***** Given entries *****

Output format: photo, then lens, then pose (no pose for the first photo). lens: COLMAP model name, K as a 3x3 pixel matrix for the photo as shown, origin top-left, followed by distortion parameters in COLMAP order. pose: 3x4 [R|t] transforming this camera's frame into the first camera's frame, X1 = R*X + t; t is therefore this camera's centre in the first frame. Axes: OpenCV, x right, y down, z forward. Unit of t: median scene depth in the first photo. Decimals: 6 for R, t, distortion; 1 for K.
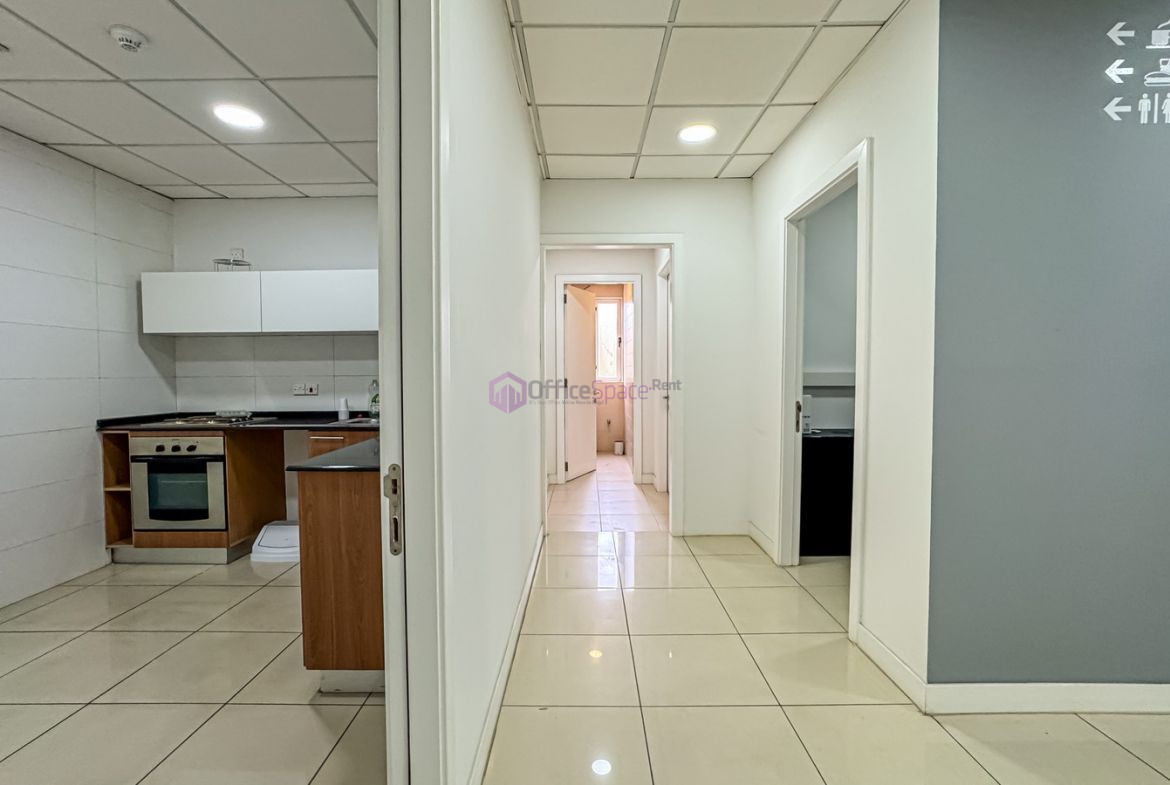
lens RADIAL K [[510.8, 0, 591.8], [0, 510.8, 390.2], [0, 0, 1]] dist [-0.035241, 0.013613]
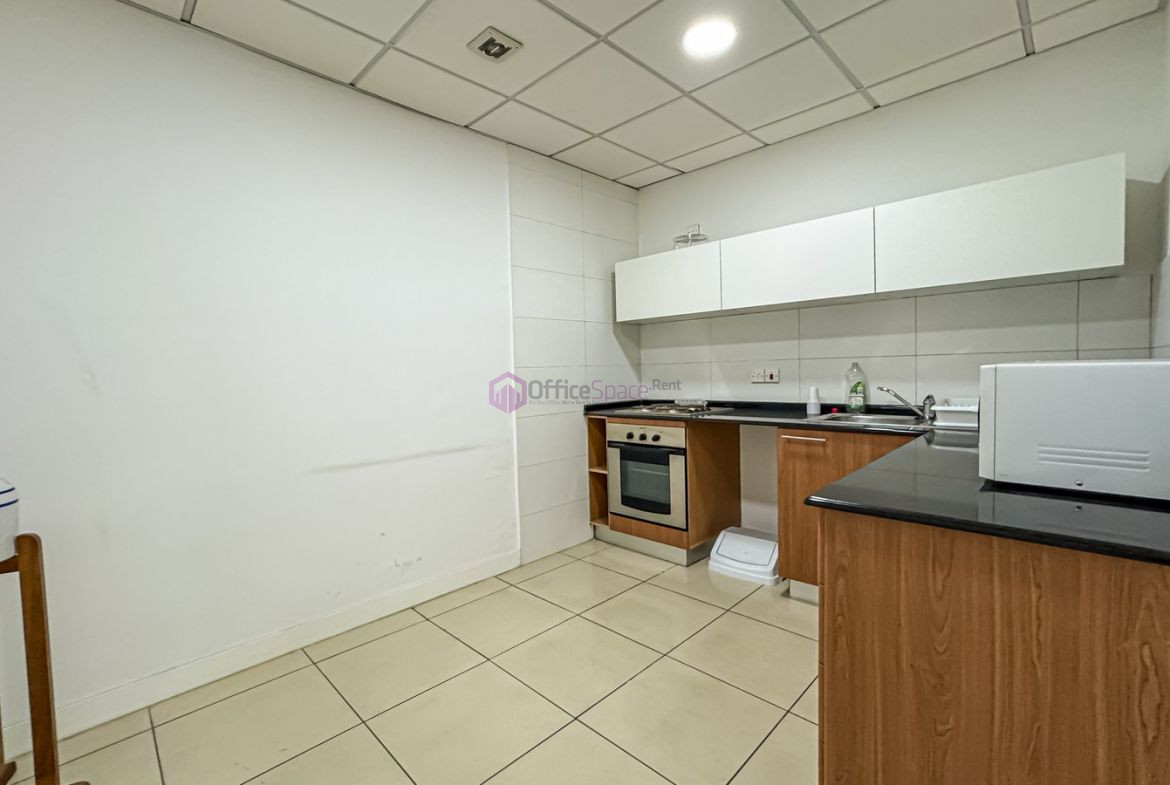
lens RADIAL K [[510.8, 0, 591.8], [0, 510.8, 390.2], [0, 0, 1]] dist [-0.035241, 0.013613]
pose [[0.718124, 0.013897, -0.695777, -0.208284], [0.000380, 0.999793, 0.020360, 0.005130], [0.695915, -0.014885, 0.717970, 0.217034]]
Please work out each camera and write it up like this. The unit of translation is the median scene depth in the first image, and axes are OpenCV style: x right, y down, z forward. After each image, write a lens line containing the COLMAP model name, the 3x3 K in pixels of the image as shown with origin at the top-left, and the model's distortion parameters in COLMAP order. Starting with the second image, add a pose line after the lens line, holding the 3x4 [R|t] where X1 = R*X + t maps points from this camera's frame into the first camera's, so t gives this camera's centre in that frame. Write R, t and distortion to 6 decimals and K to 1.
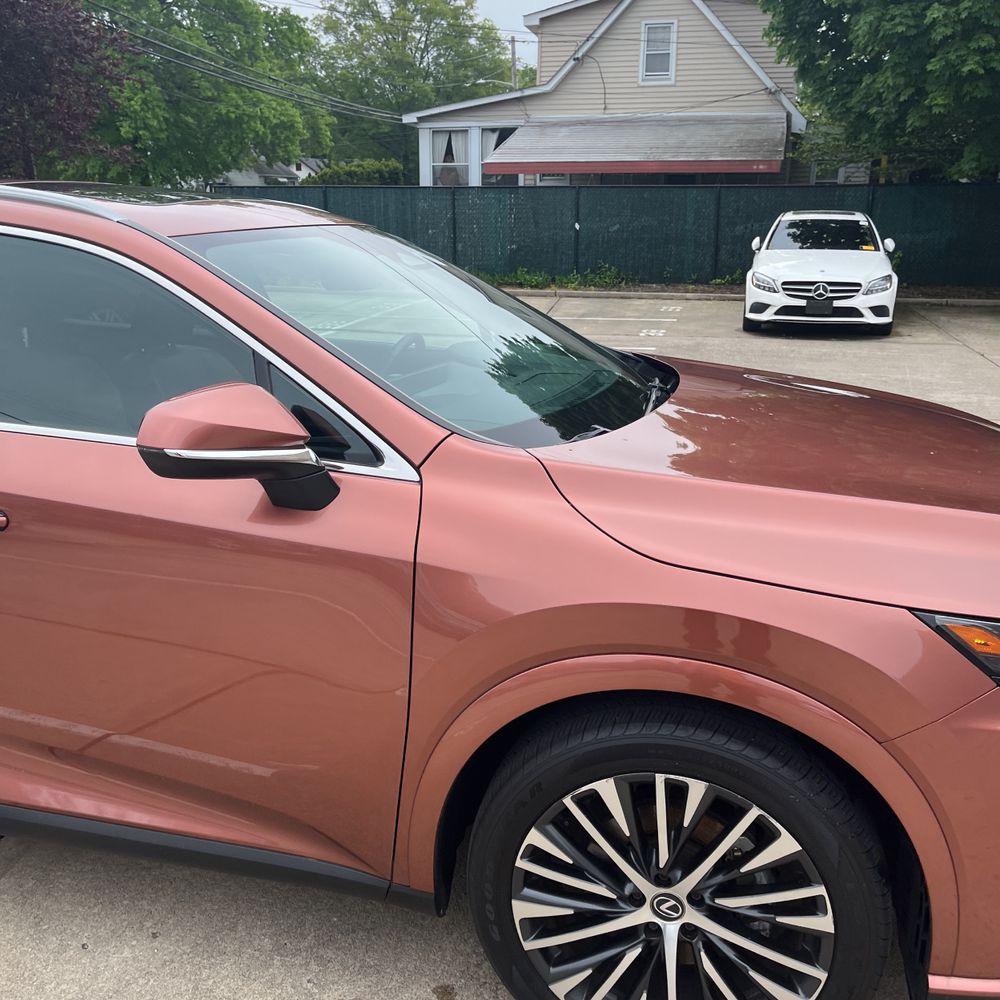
lens RADIAL K [[1008.5, 0, 498.3], [0, 1008.5, 523.9], [0, 0, 1]] dist [0.078415, -0.093809]
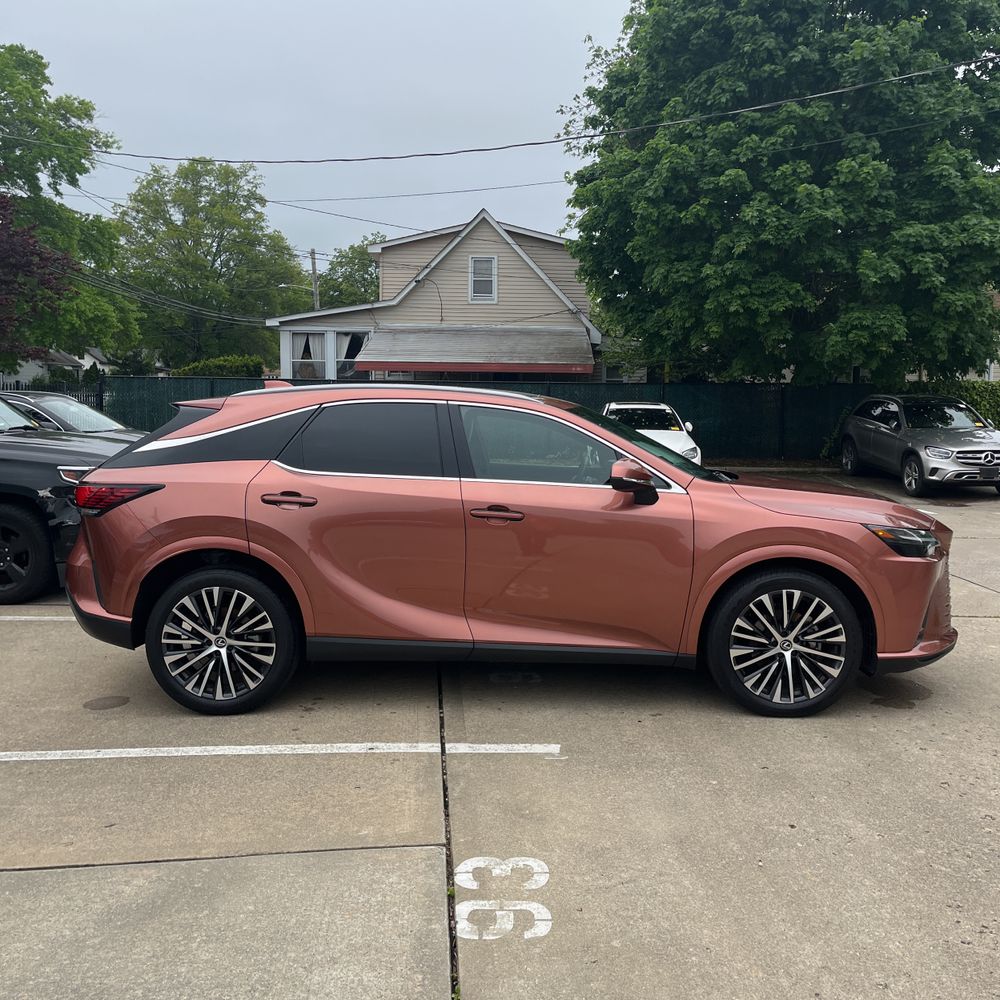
lens RADIAL K [[1046.5, 0, 517.7], [0, 1046.5, 502.2], [0, 0, 1]] dist [0.120208, -0.230580]
pose [[0.967528, -0.018397, 0.252093, -0.200102], [0.068669, 0.978969, -0.192107, 0.080159], [-0.243257, 0.203180, 0.948443, -0.256618]]
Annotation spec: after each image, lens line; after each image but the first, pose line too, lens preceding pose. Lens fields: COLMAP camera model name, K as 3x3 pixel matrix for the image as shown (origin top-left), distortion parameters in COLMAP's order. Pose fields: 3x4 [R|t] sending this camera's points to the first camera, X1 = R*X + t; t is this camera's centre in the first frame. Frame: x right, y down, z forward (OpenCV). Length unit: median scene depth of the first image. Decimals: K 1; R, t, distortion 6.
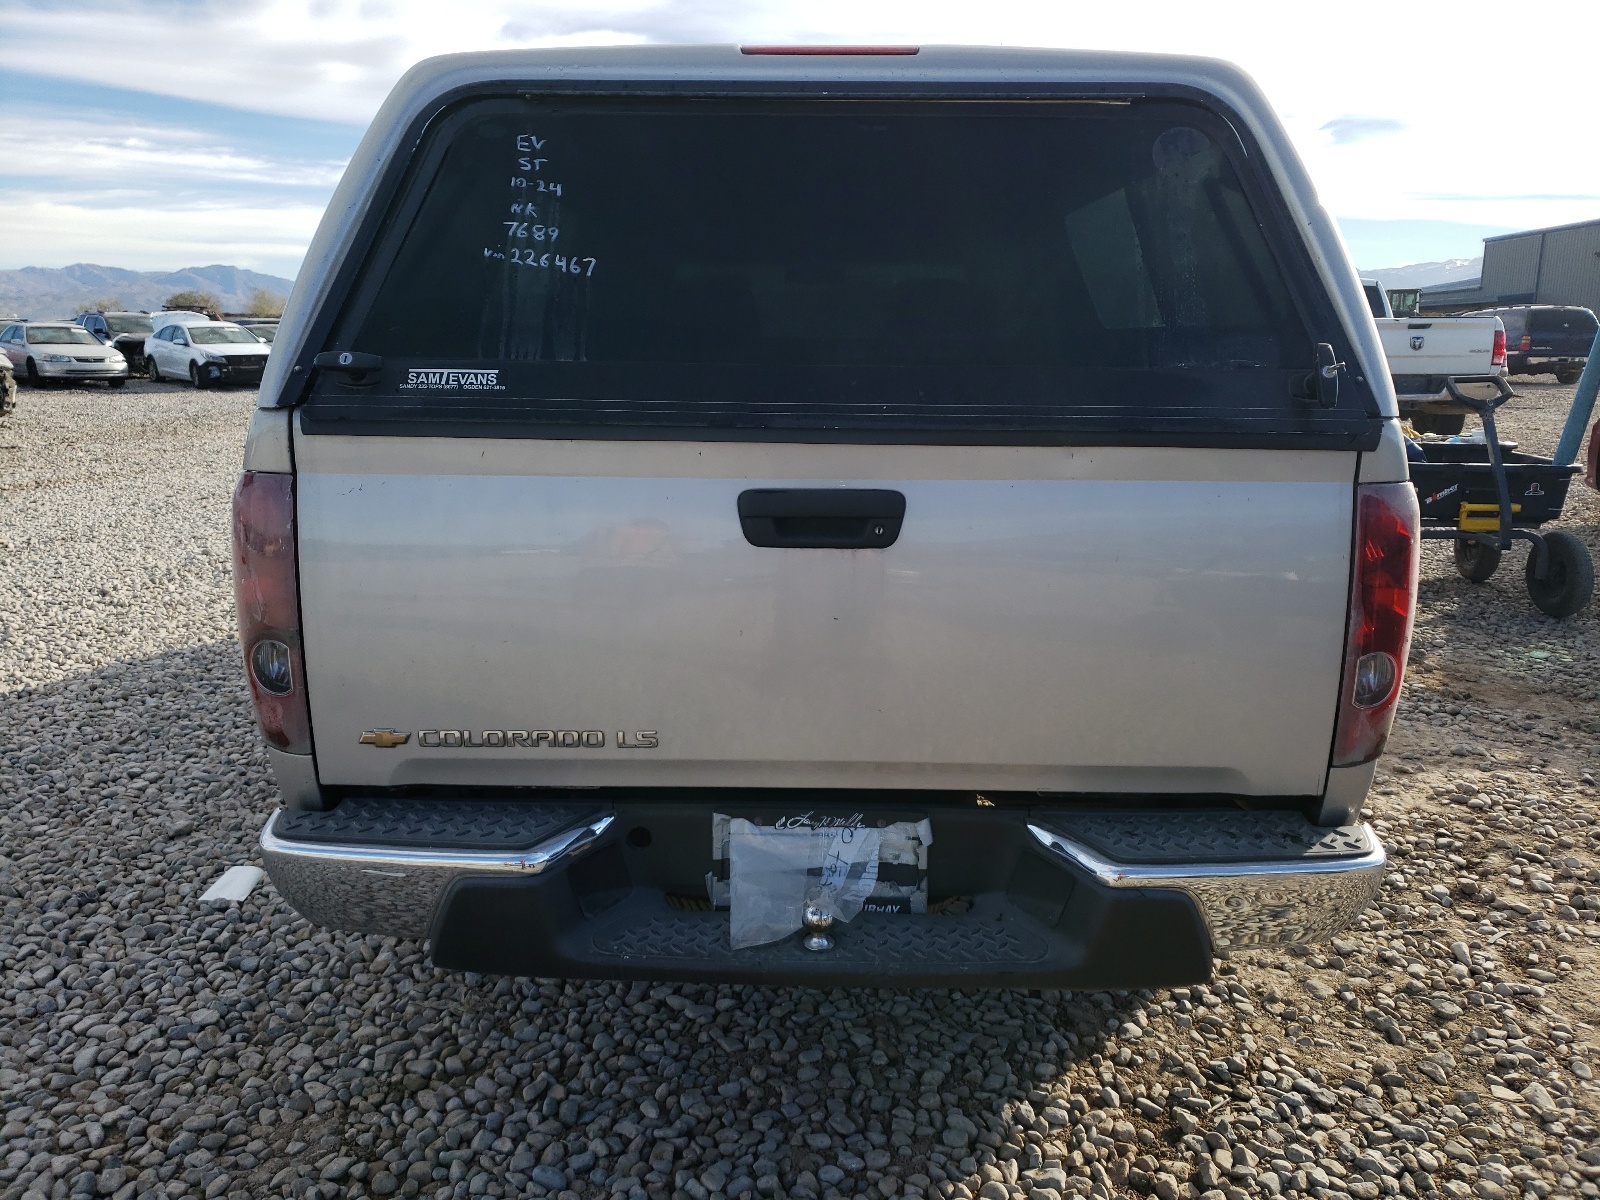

*****

* What the exercise asks:
Extract the part of the records from the line containing "Please work out" through the end of the records, copying each line without change and leaving out the pictures.

* Exercise result:
Please work out each camera and write it up like this. The unit of translation is the median scene depth in the first image, and axes are OpenCV style: x right, y down, z forward. After each image, write a lens line containing the COLMAP model name, the 3x3 K in pixels of the image as shown with origin at the top-left, and the model's distortion parameters in COLMAP order. Starting with the second image, add a pose line after the lens line, holding the 3x4 [R|t] where X1 = R*X + t maps points from this camera's frame into the first camera's, so t gives this camera's centre in that frame. Write R, t and distortion to 6 decimals and K to 1.
lens RADIAL K [[1008.5, 0, 498.3], [0, 1008.5, 523.9], [0, 0, 1]] dist [0.078415, -0.093809]
lens RADIAL K [[1046.5, 0, 517.7], [0, 1046.5, 502.2], [0, 0, 1]] dist [0.120208, -0.230580]
pose [[0.967528, -0.018397, 0.252093, -0.200102], [0.068669, 0.978969, -0.192107, 0.080159], [-0.243257, 0.203180, 0.948443, -0.256618]]
Annotation spec: after each image, lens line; after each image but the first, pose line too, lens preceding pose. Lens fields: COLMAP camera model name, K as 3x3 pixel matrix for the image as shown (origin top-left), distortion parameters in COLMAP's order. Pose fields: 3x4 [R|t] sending this camera's points to the first camera, X1 = R*X + t; t is this camera's centre in the first frame. Frame: x right, y down, z forward (OpenCV). Length unit: median scene depth of the first image. Decimals: K 1; R, t, distortion 6.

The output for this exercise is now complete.